What is a Butterworth filter?

Question

What is a Butterworth filter?

I have raw X, Y, Z acceleration sensor data that I need to smooth them from noise. I have read that a Butterworth filter is one of the most appropriate for the specific kind of job I am working on.

Is that filter being applied directly on the raw data (time-amplitude domain) or I need to translate the data to the frequency-amplitude domain (using FFT)?

Is IIR any kind of a Butterworth filter?

What do I make with the result from that filter? Do I multiply it on my data in order to filter them out?

Answer 1

This.... this is the content of most of a semester on digital signal processing. You said, "I found [a book on signal processing], but it is a book of 700 pages with plenty of math." Well, yes. Welcome to digital signal processing.

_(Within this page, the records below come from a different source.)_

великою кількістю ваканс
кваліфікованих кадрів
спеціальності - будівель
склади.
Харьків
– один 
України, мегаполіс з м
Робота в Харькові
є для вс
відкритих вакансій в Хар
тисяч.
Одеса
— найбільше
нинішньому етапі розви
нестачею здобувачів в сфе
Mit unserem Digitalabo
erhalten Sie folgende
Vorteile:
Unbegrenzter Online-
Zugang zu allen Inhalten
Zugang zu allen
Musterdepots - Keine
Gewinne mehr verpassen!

You then said, "I was just expecting some kind of answer for dummies." Okay, Wikipedia says it's a type of filter "designed to have a frequency response as flat as possible in the passband. It is also referred to as a maximally flat magnitude filter."

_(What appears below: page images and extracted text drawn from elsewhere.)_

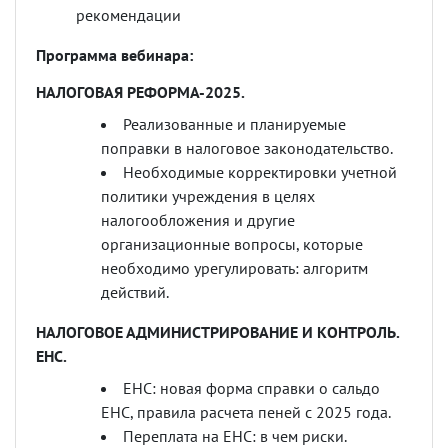
рекомендации
Программа вебинара:
НАЛОГОВАЯ РЕФОРМА-2025.
Реализованные и планируемые
поправки в налоговое законодательство.
Необходимые корректировки учетной
политики учреждения в целях
налогообложения и другие
организационные вопросы, которые
необходимо урегулировать: алгоритм
действий.
НАЛОГОВОЕ АДМИНИСТРИРОВАНИЕ И КОНТРОЛЬ.
ЕНС.
ЕНС: новая форма справки о сальдо
ЕНС, правила расчета пеней с 2025 года.
Переплата на ЕНС: в чем риски.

Filter design is typically done in the frequency/Laplace domain. If you want something you can use, then you need to convert back to the time domain. That would leave you with a continuous time filter; if you want a discrete time filter (you do), then you would use a discrete time approximation.

Answer 2

A Butterworth filter is just a type of filter (there are lots of types) with a particular shape to its response. In your situation, a Butterworth filter would be used as a low-pass filter (LPF) to cut off higher-frequencies that contain noise. The filter can be implemented either on time-domain samples or on the frequency domain (after FFT), but if you want to use the data quickly then you probably need to process it in the time domain. You correctly refer to IIR (infinite impulse response - another option is FIR or Finite Impulse Response). There are filters that are constructed as a series of 'taps' (or 'weights') that are multiplied by the present sample and a series of previous samples, then summed and averaged. You will need to learn a bit about FIR/IIR implementations of a low-pass filter to calculate tap values to give you a cut-off above your signal frequency (but low enough to cut out the noise). This might seem complicated so here is a simple example of a 'tap' based filter - add the present sample to the previous 4 and divide by 5. The output of that filter is a low-pass, because it is simply a moving average - all the tap values are simply '1'. Your next step is.... check out how to implement a simply low-pass FIR filter, and try to implement it! Good luck :)

Answer 3

Use a filter as a noise gate. Your signal or data with it phase reversed will drive the filter the filter in turn drives a vca. The original signal is being passed through the filter proper. Then you will balance the difference in amplitude or and phase of either or both signals to remove the noise. This has the least buffer and lag time I think. Also is this in hardware anolog, digital or programming? Should be no noise in the first place? IO streams or is this a type of tap? Maybe to look into something without cross talk.Fortran? Go back to your hardware to see how it is working with your ...data?